• The alar ligament restrains excessive axial rotation and lateral flexion and can be damaged in a whiplash-type injury.  When this occurs, the damage is typically to the ends of the alar ligament.  This tearing of the ends of the alar ligament can be difficult to diagnose as they are deep in the tissue and the ligaments are relatively small.  A recent study[1] conducted at the Xiangya School of Medicine in Changsha, Hunan, China investigated how repetitive injury to the alar ligament could lead to chronic neck pain and headaches in elderly patients that experienced a whiplash-type event.

    The study involved 134 elderly patients with chronic neck pain, headaches, and a known history of involvement in a whiplash-type occurrence.  The participants were given a complete medical examination that included high resolution proton density-weighted imaging with a 3.0 T MRI system.[2] The criteria used to determine positive signs of chronic alar ligament injury were abnormally high signals on MRI in the ligamentous body or vicinity of the occipital condyle involving the ligament’s edge in varying degrees, or adjacent side subdural effusion of cerebrospinal fluid.

    After physical examination, the participants were divided into two groups:  a clear etiology group (CE) (known neck pain/headaches from whiplash occurrence) and an unknown etiology (UE) group (known neck pain/headaches but unknown whiplash occurrence).  The CE group consisted of 96 participants.  Of those, 7 of the participants had evidence of positive chronic alar ligament injury (or 7.3% of the CE group).[3]  Interestingly, of the remaining 38 participants in the UE group who had no clear etiology for chronic neck pain or headaches, 21 participants (or 55%) had positive signs of chronic alar ligament injury on MR.  Of those, 12 participants (or nearly 57%) also had cerebrospinal fluid leakage findings on MR.

    The study also pointed out that while the results and findings may be debated as elderly patients can present with different degrees of alar ligament degenerative changes which can occur primarily at the edges of the ligament (the same area that is typically damaged in a whiplash-type injury), 5 of the 21 participants (23.8%) with positive signs of alar ligament injury had abnormal signals located in the body of the ligament.

    The attorneys at Adler Giersch, PS stay current on medical research that impacts our understanding of trauma as it allows us to be better advocates on behalf of our clients.  Effective and tough advocacy happens best when we connect the medical-legal worlds on behalf of those with traumatic injuries or personal injuries caused by the negligence or recklessness of others.  If we can assist with a complimentary consultation simple give us a call.

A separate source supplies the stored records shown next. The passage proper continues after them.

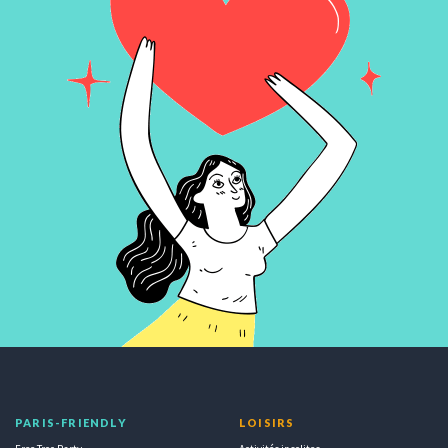
PARIS-FRIENDLY
LOISIRS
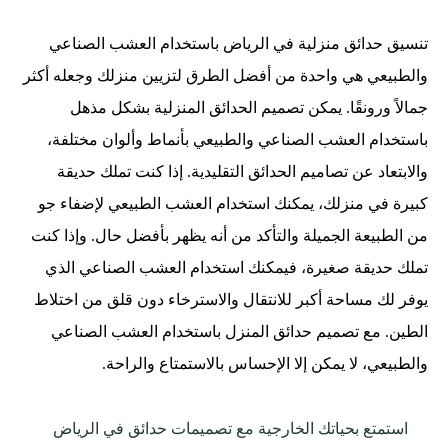
تنسيق حدائق منزلية في الرياض باستخدام العشب الصناعي
والطبيعي هي واحدة من أفضل الطرق لتزيين منزلك وجعله أكثر
جمالاً ورونقًا. يمكن تصميم الحدائق المنزلية بشكل مذهل
باستخدام العشب الصناعي والطبيعي بأنماط وألوان مختلفة،
والابتعاد عن تصاميم الحدائق التقليدية. إذا كنت تملك حديقة
كبيرة في منزلك، يمكنك استخدام العشب الطبيعي لإضفاء جو
من الطبيعة الجميلة والتأكد من أنه يظهر بأفضل حال. وإذا كنت
تملك حديقة صغيرة، فيمكنك استخدام العشب الصناعي الذي
يوفر لك مساحة أكبر للانتقال والاسترخاء دون قلق من اختلاط
الطين. مع تصميم حدائق المنزل باستخدام العشب الصناعي
والطبيعي، لا يمكن إلا الإحساس بالاستمتاع والراحة.
استمتع بحياتك الخارجية مع تصميمات حدائق في الرياض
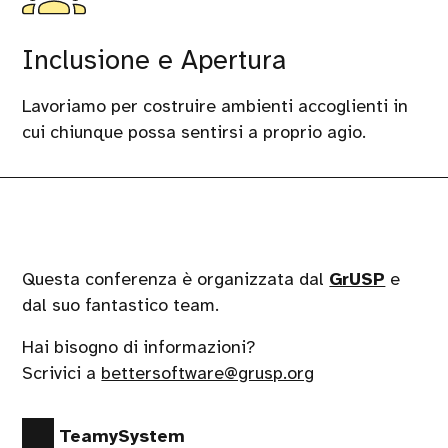
Inclusione e Apertura
Lavoriamo per costruire ambienti accoglienti in
cui chiunque possa sentirsi a proprio agio.
Questa conferenza è organizzata dal
GrUSP
e
dal suo fantastico team.
Hai bisogno di informazioni?
Scrivici a
bettersoftware@grusp.org
TeamySystem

    [1] MR investigation in evaluation of chronic whiplash alar ligament injury in elderly patients.  Journal of Central South University; Medical Science 2015; Vol. 40; No. 1; pp. 67-71.

    [2] Most MRIs for spinal and musculoskeletal assessments are conducted with a 1.5 Tesla magnet. One of the very unique features of this study is the use of a higher intensity magnet, 3.0 and the clarity of certain anatomical structures that were not as visible with the 1.5 T MRI.

    [3] The remaining 89 participants in the CE group had findings of intervertebral disc protrusion, spinal disease, RA, moderate to severe cervical degenerative disease, tumor, or Spondylitis.